## Records supplied

[start]

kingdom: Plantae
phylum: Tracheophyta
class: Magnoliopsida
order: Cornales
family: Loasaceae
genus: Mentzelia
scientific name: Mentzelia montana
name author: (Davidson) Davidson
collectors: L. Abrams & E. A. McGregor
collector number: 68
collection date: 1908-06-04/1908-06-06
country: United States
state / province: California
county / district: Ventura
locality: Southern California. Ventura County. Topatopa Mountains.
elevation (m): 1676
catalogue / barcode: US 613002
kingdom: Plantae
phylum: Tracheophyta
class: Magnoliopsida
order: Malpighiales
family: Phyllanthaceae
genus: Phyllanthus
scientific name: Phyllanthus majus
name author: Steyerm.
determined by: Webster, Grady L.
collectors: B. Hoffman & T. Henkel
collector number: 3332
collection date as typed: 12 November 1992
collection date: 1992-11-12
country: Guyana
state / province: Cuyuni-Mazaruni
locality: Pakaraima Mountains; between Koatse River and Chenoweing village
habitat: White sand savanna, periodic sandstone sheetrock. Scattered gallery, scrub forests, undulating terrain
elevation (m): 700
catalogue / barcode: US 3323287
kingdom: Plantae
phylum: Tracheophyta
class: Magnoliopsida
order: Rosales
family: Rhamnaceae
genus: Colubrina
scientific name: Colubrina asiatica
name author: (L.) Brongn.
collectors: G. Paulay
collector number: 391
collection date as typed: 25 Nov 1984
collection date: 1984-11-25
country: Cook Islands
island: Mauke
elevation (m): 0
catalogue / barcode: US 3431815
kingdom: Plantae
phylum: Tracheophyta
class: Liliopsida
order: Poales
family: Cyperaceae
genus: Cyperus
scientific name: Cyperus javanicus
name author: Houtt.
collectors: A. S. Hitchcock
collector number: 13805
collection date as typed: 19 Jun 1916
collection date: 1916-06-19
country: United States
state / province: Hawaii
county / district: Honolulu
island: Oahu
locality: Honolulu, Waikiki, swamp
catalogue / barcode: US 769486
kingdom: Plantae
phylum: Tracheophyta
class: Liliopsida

[end]

## Task
Convert every line above into a JSON list of strings, one string per line, and leave out any blank lines.

## The solution
[
  "kingdom: Plantae",
  "phylum: Tracheophyta",
  "class: Magnoliopsida",
  "order: Cornales",
  "family: Loasaceae",
  "genus: Mentzelia",
  "scientific name: Mentzelia montana",
  "name author: (Davidson) Davidson",
  "collectors: L. Abrams & E. A. McGregor",
  "collector number: 68",
  "collection date: 1908-06-04/1908-06-06",
  "country: United States",
  "state / province: California",
  "county / district: Ventura",
  "locality: Southern California. Ventura County. Topatopa Mountains.",
  "elevation (m): 1676",
  "catalogue / barcode: US 613002",
  "kingdom: Plantae",
  "phylum: Tracheophyta",
  "class: Magnoliopsida",
  "order: Malpighiales",
  "family: Phyllanthaceae",
  "genus: Phyllanthus",
  "scientific name: Phyllanthus majus",
  "name author: Steyerm.",
  "determined by: Webster, Grady L.",
  "collectors: B. Hoffman & T. Henkel",
  "collector number: 3332",
  "collection date as typed: 12 November 1992",
  "collection date: 1992-11-12",
  "country: Guyana",
  "state / province: Cuyuni-Mazaruni",
  "locality: Pakaraima Mountains; between Koatse River and Chenoweing village",
  "habitat: White sand savanna, periodic sandstone sheetrock. Scattered gallery, scrub forests, undulating terrain",
  "elevation (m): 700",
  "catalogue / barcode: US 3323287",
  "kingdom: Plantae",
  "phylum: Tracheophyta",
  "class: Magnoliopsida",
  "order: Rosales",
  "family: Rhamnaceae",
  "genus: Colubrina",
  "scientific name: Colubrina asiatica",
  "name author: (L.) Brongn.",
  "collectors: G. Paulay",
  "collector number: 391",
  "collection date as typed: 25 Nov 1984",
  "collection date: 1984-11-25",
  "country: Cook Islands",
  "island: Mauke",
  "elevation (m): 0",
  "catalogue / barcode: US 3431815",
  "kingdom: Plantae",
  "phylum: Tracheophyta",
  "class: Liliopsida",
  "order: Poales",
  "family: Cyperaceae",
  "genus: Cyperus",
  "scientific name: Cyperus javanicus",
  "name author: Houtt.",
  "collectors: A. S. Hitchcock",
  "collector number: 13805",
  "collection date as typed: 19 Jun 1916",
  "collection date: 1916-06-19",
  "country: United States",
  "state / province: Hawaii",
  "county / district: Honolulu",
  "island: Oahu",
  "locality: Honolulu, Waikiki, swamp",
  "catalogue / barcode: US 769486",
  "kingdom: Plantae",
  "phylum: Tracheophyta",
  "class: Liliopsida"
]